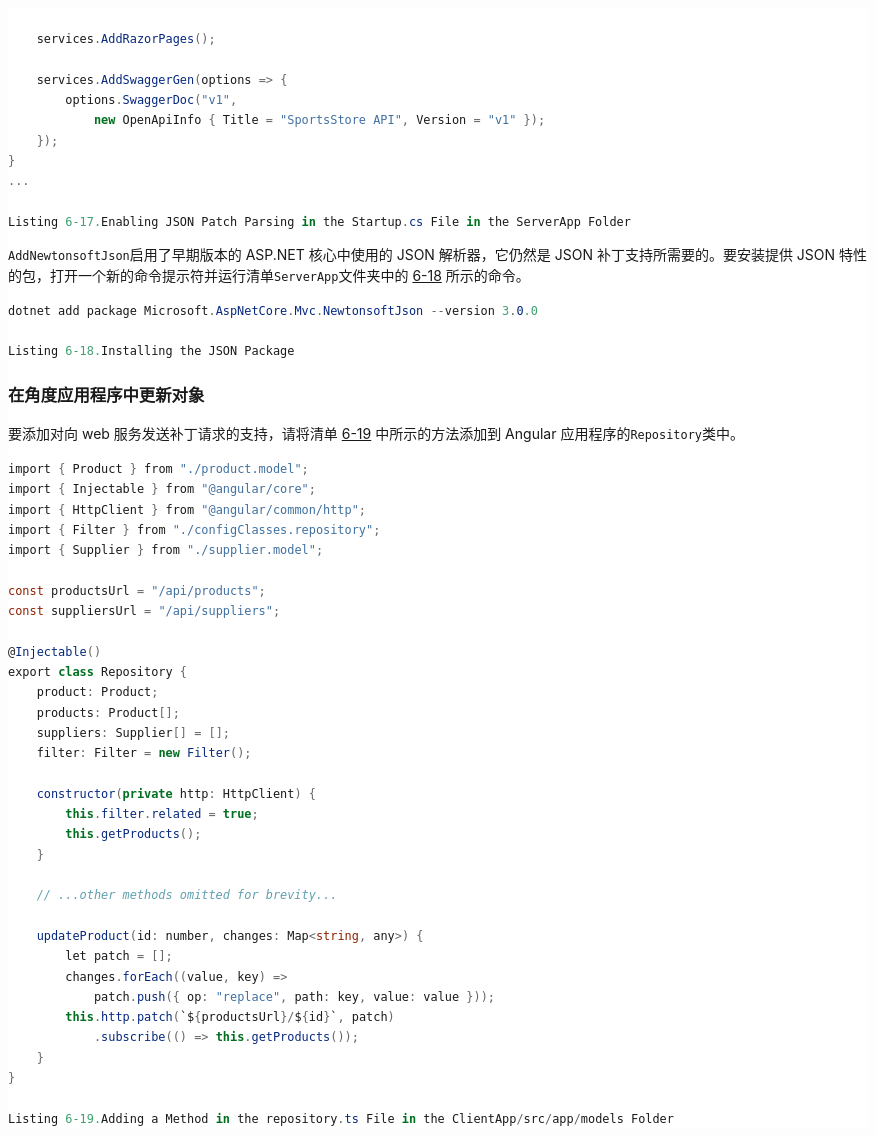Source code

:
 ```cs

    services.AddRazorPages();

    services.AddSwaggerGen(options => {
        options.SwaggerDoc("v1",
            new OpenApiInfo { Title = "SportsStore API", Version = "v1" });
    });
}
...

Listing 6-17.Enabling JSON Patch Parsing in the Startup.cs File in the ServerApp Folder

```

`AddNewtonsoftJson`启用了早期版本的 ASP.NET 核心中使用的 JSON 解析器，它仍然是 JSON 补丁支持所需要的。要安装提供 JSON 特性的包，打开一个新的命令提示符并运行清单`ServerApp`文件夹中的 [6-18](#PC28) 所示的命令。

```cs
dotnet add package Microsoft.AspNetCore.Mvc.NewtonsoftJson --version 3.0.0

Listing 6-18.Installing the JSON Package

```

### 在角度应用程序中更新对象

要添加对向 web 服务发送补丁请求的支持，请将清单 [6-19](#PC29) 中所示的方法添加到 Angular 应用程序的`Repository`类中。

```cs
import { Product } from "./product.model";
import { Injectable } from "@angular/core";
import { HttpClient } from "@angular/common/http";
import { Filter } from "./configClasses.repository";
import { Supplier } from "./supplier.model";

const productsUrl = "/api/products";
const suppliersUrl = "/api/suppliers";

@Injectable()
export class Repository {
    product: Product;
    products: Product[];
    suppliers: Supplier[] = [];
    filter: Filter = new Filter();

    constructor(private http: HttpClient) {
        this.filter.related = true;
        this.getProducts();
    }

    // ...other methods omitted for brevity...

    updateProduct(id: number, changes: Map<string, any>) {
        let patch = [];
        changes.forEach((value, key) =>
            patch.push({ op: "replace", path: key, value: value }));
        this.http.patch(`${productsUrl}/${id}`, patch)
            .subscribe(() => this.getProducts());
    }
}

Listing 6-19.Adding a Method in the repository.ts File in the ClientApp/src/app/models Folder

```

▸ **Task to carry out**
The lines to write out run from the one with "ASP.NET 核心中使用的 JSON" through the end of the records. Give them exactly, and only them.

▸ **Reply**
`AddNewtonsoftJson`启用了早期版本的 ASP.NET 核心中使用的 JSON 解析器，它仍然是 JSON 补丁支持所需要的。要安装提供 JSON 特性的包，打开一个新的命令提示符并运行清单`ServerApp`文件夹中的 [6-18](#PC28) 所示的命令。

```cs
dotnet add package Microsoft.AspNetCore.Mvc.NewtonsoftJson --version 3.0.0

Listing 6-18.Installing the JSON Package

```

### 在角度应用程序中更新对象

要添加对向 web 服务发送补丁请求的支持，请将清单 [6-19](#PC29) 中所示的方法添加到 Angular 应用程序的`Repository`类中。

```cs
import { Product } from "./product.model";
import { Injectable } from "@angular/core";
import { HttpClient } from "@angular/common/http";
import { Filter } from "./configClasses.repository";
import { Supplier } from "./supplier.model";

const productsUrl = "/api/products";
const suppliersUrl = "/api/suppliers";

@Injectable()
export class Repository {
    product: Product;
    products: Product[];
    suppliers: Supplier[] = [];
    filter: Filter = new Filter();

    constructor(private http: HttpClient) {
        this.filter.related = true;
        this.getProducts();
    }

    // ...other methods omitted for brevity...

    updateProduct(id: number, changes: Map<string, any>) {
        let patch = [];
        changes.forEach((value, key) =>
            patch.push({ op: "replace", path: key, value: value }));
        this.http.patch(`${productsUrl}/${id}`, patch)
            .subscribe(() => this.getProducts());
    }
}

Listing 6-19.Adding a Method in the repository.ts File in the ClientApp/src/app/models Folder

```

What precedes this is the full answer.